• WRITTEN REQUEST A
Which two movies does the James Bond ranking below say should always be forgotten?

• DOCUMENT PASSAGE
** BEGIN **

Friday, April 26, 2024
LatestLists

Every James Bond Movie, Listed from Worst to Best

The new James Bond movie, No Time to Die, just released in theaters. As exciting as it to see another James Bond movie, let us never forget the past James Bond movies that came before. Except for Never Say Never Again and the weird acid-trip Casino Royale. Let us always forget those movies.

According to me, here is every James Bond movie, listed from worst to best. No complaints. Moneypenny don’t date complainers.

For Your Eyes Only

I don’t remember shit about this movie. Next.

Octopussy

This time it’s James Bond in India as he tracks down Faberge eggs and hangs out with circus folk. This was a slog to watch, but the opening sequence with the mini jet coming out of the horse’s ass is decent. Also, big shoutout to the producers for dumping the Brinks truck on the censor’s doorstep to get this title approved.

Diamonds are Forever

Sean Connery returns to the role of Bond for some reason (money). He must have wanted another shot at playing Bond after Lazenby’s single turn (also money). How noble of him to come back to to play Bond for the fans (and money). This movie is rough, but at least it features Jill St. John and Lana Wood (p.s. money good).

Moonraker

This time it’s James Bond…in space! He fights a villain who wants to destroy Earth…in space! There’s a big aerial fight at the beginning and then there’s a big laser space battle where EVERYONE GETS LASERS. That’s about all I remember from this movie it’s like three hours long I fell asleep during large chunks of it.

Die Another Day

Ah the early 2000’s. What a wild, excessive time they were. This movie crammed as many wacky ideas into a James Bond movie as possible: hovercraft, ice palaces, surfing tsunamis, Diamond Face, Madonna. Also there’s lasers in this one too! EVERYONE GETS LASERS.

A View to a Kill

Roger Moore is looking fairly pruney by this outing, and he fights an ultra-hammy “super soldier” Christopher Walken. There’s a couple of decent set pieces with the Eiffel Tower, Golden Gate Bridge, and opening ski chase, and nothing says the 80’s like Duran Duran and a Grace Jones lovemaking scene.

The World is Not Enough

It’s another Pierce Brosnan outing where he fights a bad guy and there’s some nukes and guns and snow fights and whatever. But, this one has Denise Richards! If she ever stumbles upon this article let her know that I’m a fan and Dr. Jones is the bomb, yo!

License to Kill

James Bond is pissed so he goes all Mad Max on a bunch of drug dealers. It’s basically The Road Warrior meets James Bond. Minus the Humungus. And that feral child. Ok, it’s nothing like The Road Warrior, but there is a tanker chase scene and also some brutal deaths and some dirt. It’s the 80’s, baby!

The Living Daylights

James Bond is back and he’s fighting the Russians again! There’s some standard Bond stuff happening here: damsel in distress, shoot bad guys, pray Joe Don Baker doesn’t pop off again. It’s the 80’s, comrade!

Spectre

Just watch the opening tracking Dia de los Muertos scene, and the car chase scene. A lot of other stuff doesn’t make sense, like how does Hinx not immediately choke slam Bond through the train and how did that Sam Smith theme song win an Academy Award? Just watch the opening scene.

** END **

(Collected data entries)
** BEGIN **

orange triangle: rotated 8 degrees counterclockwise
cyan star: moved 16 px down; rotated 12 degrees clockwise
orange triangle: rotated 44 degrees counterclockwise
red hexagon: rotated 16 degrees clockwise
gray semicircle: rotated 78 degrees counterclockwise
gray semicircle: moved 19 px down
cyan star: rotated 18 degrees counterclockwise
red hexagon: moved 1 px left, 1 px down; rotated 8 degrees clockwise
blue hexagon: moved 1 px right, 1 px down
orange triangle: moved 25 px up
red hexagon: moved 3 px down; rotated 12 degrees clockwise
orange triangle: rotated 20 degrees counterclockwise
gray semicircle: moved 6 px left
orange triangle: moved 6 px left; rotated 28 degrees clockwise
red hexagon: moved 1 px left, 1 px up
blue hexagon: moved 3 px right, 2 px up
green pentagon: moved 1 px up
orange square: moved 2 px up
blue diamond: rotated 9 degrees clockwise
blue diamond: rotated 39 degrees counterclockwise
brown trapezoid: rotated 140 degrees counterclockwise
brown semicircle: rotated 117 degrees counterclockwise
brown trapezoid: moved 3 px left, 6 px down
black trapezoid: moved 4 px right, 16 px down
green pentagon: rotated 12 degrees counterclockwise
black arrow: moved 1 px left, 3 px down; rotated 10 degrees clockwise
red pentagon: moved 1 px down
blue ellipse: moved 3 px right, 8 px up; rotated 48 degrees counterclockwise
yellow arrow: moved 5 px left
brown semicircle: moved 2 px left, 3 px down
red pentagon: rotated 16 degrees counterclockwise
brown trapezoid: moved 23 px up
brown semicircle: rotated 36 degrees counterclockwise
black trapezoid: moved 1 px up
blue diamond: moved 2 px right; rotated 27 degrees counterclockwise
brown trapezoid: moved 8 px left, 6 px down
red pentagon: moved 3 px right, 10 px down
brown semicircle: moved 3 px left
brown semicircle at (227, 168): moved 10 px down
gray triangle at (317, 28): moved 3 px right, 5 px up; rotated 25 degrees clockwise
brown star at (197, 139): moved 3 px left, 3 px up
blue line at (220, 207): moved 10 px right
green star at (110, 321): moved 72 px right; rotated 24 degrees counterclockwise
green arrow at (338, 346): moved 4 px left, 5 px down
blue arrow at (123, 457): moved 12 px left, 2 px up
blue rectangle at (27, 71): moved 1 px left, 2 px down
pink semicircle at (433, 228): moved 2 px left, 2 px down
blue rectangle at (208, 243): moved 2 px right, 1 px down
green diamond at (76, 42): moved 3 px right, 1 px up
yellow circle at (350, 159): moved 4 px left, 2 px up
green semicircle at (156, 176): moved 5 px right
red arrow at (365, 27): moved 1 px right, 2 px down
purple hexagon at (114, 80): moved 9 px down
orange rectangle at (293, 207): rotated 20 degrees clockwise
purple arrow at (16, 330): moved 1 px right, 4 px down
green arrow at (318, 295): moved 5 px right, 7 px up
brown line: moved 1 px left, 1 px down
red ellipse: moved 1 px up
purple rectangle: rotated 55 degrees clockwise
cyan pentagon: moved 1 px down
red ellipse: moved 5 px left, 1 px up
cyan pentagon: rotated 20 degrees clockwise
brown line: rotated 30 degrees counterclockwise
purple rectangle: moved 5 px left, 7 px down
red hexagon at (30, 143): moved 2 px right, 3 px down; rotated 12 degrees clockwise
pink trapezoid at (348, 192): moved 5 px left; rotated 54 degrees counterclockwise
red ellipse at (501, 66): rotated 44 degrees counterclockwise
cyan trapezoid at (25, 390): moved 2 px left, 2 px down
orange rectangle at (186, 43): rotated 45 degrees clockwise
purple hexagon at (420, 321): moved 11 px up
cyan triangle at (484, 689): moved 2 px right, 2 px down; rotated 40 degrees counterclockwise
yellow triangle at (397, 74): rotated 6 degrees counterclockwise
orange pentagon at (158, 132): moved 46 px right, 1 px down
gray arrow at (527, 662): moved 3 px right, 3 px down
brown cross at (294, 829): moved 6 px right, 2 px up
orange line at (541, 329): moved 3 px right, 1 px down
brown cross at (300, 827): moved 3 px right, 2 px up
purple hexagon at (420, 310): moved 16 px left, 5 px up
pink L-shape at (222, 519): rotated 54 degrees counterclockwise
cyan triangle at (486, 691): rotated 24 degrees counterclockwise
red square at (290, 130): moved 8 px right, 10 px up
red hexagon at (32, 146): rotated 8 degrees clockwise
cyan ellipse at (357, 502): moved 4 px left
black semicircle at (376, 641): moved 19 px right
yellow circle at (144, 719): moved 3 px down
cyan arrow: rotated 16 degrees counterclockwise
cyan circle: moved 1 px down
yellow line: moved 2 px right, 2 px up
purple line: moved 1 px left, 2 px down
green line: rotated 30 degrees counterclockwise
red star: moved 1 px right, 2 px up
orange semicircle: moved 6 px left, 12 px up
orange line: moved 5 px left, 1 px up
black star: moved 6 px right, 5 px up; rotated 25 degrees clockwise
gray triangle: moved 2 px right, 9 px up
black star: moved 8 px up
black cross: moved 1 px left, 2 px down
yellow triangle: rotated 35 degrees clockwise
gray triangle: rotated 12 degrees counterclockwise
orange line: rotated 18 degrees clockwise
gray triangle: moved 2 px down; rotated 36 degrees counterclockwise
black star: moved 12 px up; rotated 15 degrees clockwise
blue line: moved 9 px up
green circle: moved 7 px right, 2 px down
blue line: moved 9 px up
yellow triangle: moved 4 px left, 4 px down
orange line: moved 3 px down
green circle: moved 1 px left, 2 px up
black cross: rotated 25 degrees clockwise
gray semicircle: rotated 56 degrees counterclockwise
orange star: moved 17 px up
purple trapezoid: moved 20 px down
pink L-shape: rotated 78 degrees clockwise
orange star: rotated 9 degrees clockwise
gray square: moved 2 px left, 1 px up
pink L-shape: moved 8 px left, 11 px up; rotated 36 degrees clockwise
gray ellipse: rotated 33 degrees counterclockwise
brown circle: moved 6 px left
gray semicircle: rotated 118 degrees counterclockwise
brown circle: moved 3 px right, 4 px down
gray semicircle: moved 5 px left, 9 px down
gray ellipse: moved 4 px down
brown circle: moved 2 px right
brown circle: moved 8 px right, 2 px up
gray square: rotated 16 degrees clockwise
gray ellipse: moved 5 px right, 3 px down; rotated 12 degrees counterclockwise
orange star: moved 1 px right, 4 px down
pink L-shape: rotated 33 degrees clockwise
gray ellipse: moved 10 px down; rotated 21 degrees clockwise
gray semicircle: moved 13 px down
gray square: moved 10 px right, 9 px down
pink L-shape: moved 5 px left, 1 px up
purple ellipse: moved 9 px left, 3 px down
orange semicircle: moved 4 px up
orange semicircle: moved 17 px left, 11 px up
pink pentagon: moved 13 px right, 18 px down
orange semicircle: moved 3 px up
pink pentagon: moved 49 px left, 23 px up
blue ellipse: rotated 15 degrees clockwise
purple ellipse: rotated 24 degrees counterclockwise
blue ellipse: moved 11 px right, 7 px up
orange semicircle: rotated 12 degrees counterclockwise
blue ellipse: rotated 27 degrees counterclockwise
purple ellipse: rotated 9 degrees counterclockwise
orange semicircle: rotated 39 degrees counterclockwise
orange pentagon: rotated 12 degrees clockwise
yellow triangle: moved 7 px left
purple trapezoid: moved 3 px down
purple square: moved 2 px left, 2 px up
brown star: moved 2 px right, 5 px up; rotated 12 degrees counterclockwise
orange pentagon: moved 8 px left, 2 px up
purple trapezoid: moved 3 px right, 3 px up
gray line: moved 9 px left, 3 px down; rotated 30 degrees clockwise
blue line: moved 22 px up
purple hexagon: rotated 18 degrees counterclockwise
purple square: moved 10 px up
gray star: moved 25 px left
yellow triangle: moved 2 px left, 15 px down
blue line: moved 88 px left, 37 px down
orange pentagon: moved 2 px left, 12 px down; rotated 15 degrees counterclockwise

** END **

• WRITTEN REQUEST B
Quote everything in the listing of moving shapes from its first line down through the line containing "red hexagon: moved 3", including both of those lines.

• OUTPUT A
Never Say Never Again and the weird acid-trip Casino Royale.

• OUTPUT B
orange triangle: rotated 8 degrees counterclockwise
cyan star: moved 16 px down; rotated 12 degrees clockwise
orange triangle: rotated 44 degrees counterclockwise
red hexagon: rotated 16 degrees clockwise
gray semicircle: rotated 78 degrees counterclockwise
gray semicircle: moved 19 px down
cyan star: rotated 18 degrees counterclockwise
red hexagon: moved 1 px left, 1 px down; rotated 8 degrees clockwise
blue hexagon: moved 1 px right, 1 px down
orange triangle: moved 25 px up
red hexagon: moved 3 px down; rotated 12 degrees clockwise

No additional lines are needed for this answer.